#### [WORK INSTRUCTIONS]
a) Please extract the portion of the student loan forgiveness text that begins at the words "So, during his" and stops after "Student Loan Forgiveness?", copying it word for word.
b) In one to three sentences, explain why Joe Biden promised during his presidential campaign to cancel $10,000 of federal student loan debt per borrower, according to the student loan forgiveness text.

#### [DOCUMENT TEXT]
Since 1980, the cost of a college education has nearly tripled, even after adjusting for inflation. Yet, federal aid hasn’t kept up.
So, during his presidential campaign, Joe Biden promised to cancel $10,000 of federal student loan debt per borrower.
In August, he followed through with his promise, announcing up to $20,000 in forgiveness for eligible borrowers. While his plan will provide relief to millions, there are some borrowers that do not qualify.
Whether you don’t qualify due to your income or the type of loans you have, there are other student loan forgiveness programs available that you should consider.
Who Qualifies for Biden’s Student Loan Forgiveness?
Before completely writing off your eligibility, let’s review who qualifies for President Biden’s student loan forgiveness. To qualify, you must:
- Have federal student loans
- Make less than $125,000 per year, or less than $250,000 per year if married
If you received Pell Grants while in college, and meet the above criteria, you will receive $20,000 in student debt forgiveness. If you did not receive Pell Grants while in college, but meet the above criteria, you will receive $10,000 in student debt forgiveness.
Private student loans are not eligible for student loan forgiveness.

#### [STORED DATA]

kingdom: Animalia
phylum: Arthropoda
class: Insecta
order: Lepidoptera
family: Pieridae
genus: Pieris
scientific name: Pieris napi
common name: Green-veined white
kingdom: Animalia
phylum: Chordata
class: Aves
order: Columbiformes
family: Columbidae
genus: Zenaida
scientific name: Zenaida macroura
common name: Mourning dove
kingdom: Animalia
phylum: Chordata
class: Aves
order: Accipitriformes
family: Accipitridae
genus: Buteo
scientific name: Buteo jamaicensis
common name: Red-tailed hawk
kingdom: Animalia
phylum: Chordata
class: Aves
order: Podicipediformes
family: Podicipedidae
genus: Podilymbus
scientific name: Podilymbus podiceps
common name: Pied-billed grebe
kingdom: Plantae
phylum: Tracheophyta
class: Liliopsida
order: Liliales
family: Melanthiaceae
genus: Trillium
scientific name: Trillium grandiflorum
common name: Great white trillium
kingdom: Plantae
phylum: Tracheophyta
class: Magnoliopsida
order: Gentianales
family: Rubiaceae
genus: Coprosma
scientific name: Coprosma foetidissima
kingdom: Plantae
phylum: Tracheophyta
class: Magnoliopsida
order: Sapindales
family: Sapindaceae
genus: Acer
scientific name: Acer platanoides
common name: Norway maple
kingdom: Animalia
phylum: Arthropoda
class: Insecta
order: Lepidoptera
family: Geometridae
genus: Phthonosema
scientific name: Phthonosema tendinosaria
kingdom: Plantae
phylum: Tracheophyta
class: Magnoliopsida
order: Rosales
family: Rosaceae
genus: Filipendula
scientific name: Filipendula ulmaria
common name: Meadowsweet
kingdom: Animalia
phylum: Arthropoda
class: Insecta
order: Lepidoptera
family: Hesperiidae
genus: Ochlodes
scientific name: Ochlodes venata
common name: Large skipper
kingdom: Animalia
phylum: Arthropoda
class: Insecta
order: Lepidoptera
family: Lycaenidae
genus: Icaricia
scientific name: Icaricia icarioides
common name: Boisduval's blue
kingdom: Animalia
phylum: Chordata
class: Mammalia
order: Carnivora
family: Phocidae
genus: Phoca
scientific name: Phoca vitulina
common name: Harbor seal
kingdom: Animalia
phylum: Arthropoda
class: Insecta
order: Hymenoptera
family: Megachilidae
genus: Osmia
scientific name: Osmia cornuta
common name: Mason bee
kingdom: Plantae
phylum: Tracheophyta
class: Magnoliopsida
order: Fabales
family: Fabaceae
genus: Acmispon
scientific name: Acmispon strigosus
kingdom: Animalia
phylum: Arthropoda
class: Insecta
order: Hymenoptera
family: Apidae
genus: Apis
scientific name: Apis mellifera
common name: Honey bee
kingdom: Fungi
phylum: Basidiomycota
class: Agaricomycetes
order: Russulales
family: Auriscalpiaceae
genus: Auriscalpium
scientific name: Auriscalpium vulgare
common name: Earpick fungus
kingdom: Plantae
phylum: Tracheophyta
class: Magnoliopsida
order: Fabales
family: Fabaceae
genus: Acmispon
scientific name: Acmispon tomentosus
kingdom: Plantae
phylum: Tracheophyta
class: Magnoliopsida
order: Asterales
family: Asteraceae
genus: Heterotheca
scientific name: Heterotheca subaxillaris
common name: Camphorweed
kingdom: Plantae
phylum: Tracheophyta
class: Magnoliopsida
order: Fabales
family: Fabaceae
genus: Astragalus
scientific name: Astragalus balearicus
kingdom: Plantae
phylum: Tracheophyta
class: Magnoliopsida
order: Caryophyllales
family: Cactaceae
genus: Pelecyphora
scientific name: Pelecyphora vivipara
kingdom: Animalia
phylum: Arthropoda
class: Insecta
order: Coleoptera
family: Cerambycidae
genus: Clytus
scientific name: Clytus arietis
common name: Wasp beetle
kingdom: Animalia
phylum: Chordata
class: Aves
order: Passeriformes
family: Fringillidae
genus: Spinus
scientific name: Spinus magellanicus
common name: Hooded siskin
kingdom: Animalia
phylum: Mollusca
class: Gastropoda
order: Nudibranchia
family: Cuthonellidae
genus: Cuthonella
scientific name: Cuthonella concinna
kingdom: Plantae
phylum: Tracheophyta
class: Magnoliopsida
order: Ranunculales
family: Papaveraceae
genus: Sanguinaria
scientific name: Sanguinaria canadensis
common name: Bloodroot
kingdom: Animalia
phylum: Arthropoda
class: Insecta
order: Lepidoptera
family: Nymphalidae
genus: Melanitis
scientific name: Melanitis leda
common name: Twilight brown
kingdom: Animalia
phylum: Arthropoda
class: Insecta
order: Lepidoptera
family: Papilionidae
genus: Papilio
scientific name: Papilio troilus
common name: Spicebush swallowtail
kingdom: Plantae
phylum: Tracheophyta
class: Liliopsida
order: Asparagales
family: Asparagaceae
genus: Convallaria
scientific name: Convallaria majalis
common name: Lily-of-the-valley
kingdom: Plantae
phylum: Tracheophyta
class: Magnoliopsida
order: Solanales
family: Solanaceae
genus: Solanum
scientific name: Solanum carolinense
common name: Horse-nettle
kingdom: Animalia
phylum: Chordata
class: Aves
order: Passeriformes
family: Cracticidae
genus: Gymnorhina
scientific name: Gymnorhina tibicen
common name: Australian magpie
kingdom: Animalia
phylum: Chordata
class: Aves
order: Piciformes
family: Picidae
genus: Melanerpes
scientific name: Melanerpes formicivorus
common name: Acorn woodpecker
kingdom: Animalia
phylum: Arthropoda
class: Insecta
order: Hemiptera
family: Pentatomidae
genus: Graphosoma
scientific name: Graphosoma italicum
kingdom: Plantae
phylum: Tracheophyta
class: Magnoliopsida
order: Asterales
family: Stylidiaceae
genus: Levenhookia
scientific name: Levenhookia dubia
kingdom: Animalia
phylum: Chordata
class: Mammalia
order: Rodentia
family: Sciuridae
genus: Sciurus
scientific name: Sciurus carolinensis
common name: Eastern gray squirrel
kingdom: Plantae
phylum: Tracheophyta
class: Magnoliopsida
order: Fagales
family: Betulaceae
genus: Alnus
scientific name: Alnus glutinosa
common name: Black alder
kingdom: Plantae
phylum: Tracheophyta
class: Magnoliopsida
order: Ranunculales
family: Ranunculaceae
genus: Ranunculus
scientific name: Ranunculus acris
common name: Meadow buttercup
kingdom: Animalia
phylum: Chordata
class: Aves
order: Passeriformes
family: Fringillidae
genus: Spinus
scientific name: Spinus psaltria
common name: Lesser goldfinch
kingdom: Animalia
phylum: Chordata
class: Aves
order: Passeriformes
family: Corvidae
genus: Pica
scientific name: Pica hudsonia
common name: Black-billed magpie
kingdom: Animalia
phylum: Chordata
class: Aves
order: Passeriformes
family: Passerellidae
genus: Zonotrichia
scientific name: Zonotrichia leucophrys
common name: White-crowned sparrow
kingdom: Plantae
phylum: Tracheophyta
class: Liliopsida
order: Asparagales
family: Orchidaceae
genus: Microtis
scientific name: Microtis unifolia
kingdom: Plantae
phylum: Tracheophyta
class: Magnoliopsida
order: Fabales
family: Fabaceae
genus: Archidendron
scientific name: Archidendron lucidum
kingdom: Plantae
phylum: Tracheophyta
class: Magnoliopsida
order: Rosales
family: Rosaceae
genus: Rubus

#### [RESULTS OF THE EXERCISE]
a)
So, during his presidential campaign, Joe Biden promised to cancel $10,000 of federal student loan debt per borrower.
In August, he followed through with his promise, announcing up to $20,000 in forgiveness for eligible borrowers. While his plan will provide relief to millions, there are some borrowers that do not qualify.
Whether you don’t qualify due to your income or the type of loans you have, there are other student loan forgiveness programs available that you should consider.
Who Qualifies for Biden’s Student Loan Forgiveness?

b) Since 1980, the cost of a college education has nearly tripled, even after adjusting for inflation, and federal aid hasn't kept up. Biden's campaign promise to cancel $10,000 of federal student loan debt per borrower responded to that gap.